_PAGE EXCERPT:_

⟨

I Married a Communist is a Philip Roth novel concerning the rise and fall of Ira Ringold, known as "Iron Rinn."  The story is narrated by Nathan Zuckerman, and is one of a trio of Zuckerman novels Roth wrote in the 1990s depicting the postwar history of Newark, New Jersey and its residents.

Ira and his brother Murray serve as two immense influences on the school-age Zuckerman, and the story is told as a contemporary reminiscence between Murray and Nathan on Ira's life.  Although a communist, Ira became a star in radio theater.  Personal conflicts with  McCarthyite politicians, a gossip columnist, and his daughter-addled and manipulative wife all combine to destroy Ira and many of those around him.

Contents 
The novel tells the story of a great betrayal: Ira Ringold, laborer, upstanding communist and then media star, is socially annihilated by his wife Eve in the book, 'My Husband, the Communist'; in the paranoia of the 1950s 'McCarthy' era, almost nobody dares to show solidarity or support.

The rise and fall of the angry Ira Ringold (Latin: ira means anger) is told by his older brother, the teacher Murray Ringold, to his former student Nathan Zuckerman, who in turn tells the story to the readership as Philip Roth's alter ego.

⟩

_SUPPLIED DATA:_

⟨

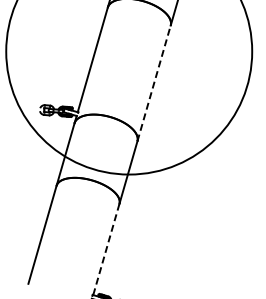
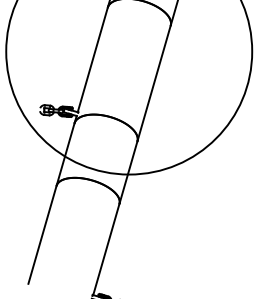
line at (154, 82): dashed -> solid
line at (106, 249): dashed -> solid
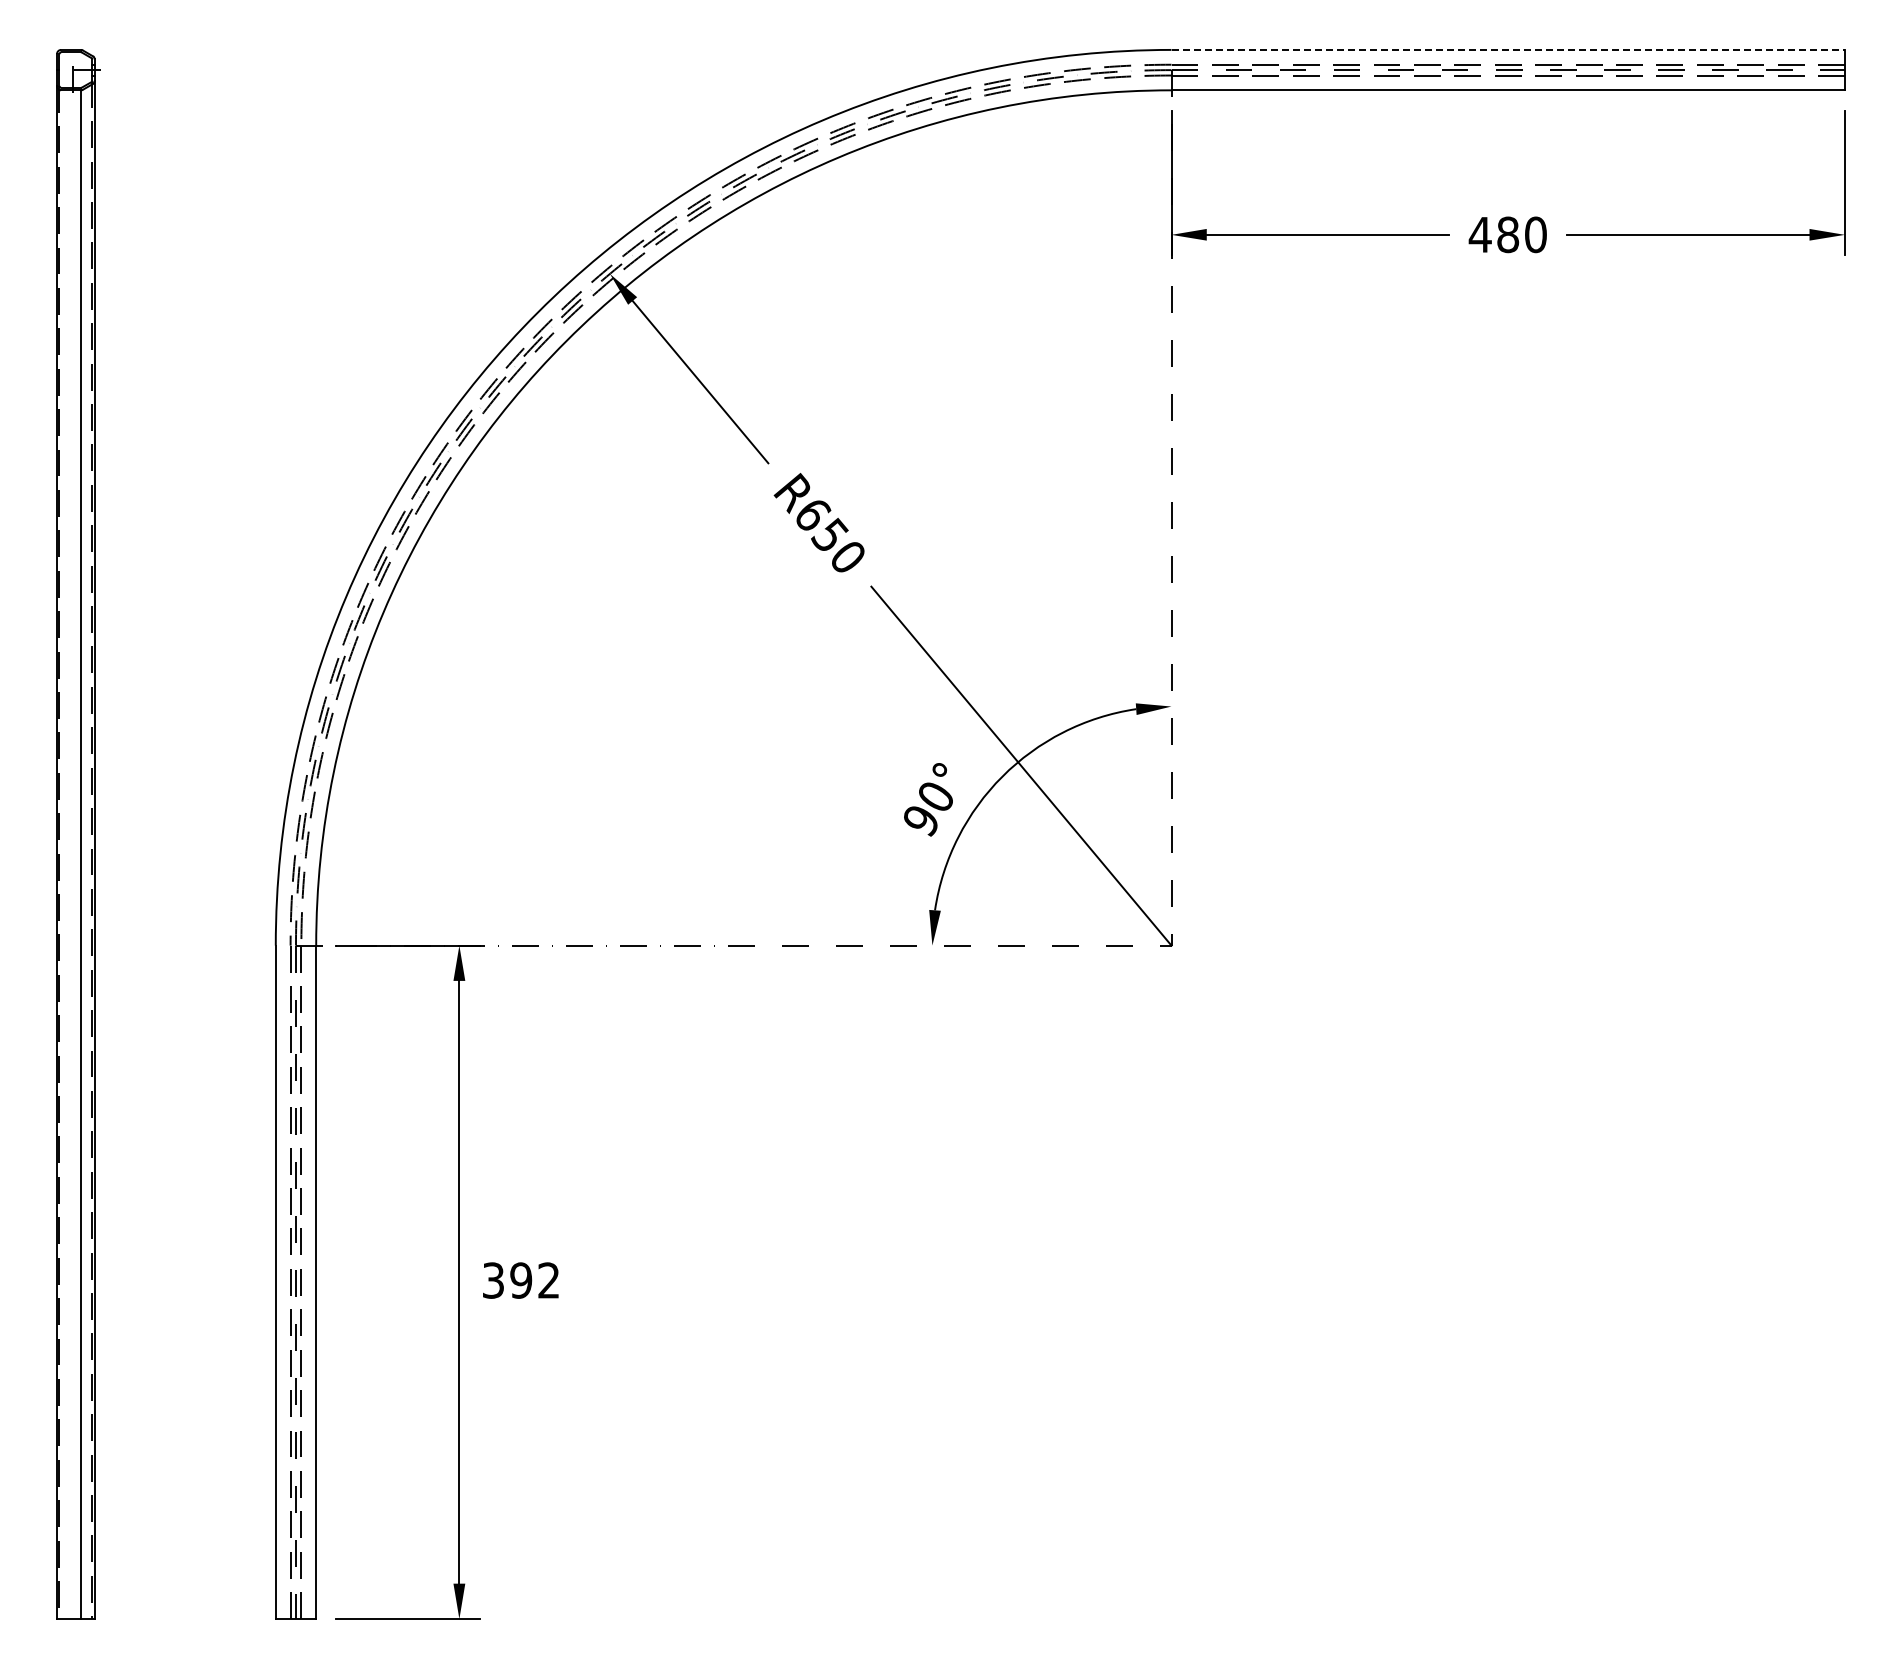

⟩

_INSTRUCTIONS FOR THE TASK:_
Please answer these questions using the novel summary:
(a) In what field did Ira become a star?
(b) What is the title of the book in which Eve socially destroys Ira?
(c) What does the Latin word "ira" mean?
The listing is unrelated to the novel summary.

_RESULT OF THE TASK:_
(a) Radio theater.
(b) 'My Husband, the Communist'.
(c) Anger.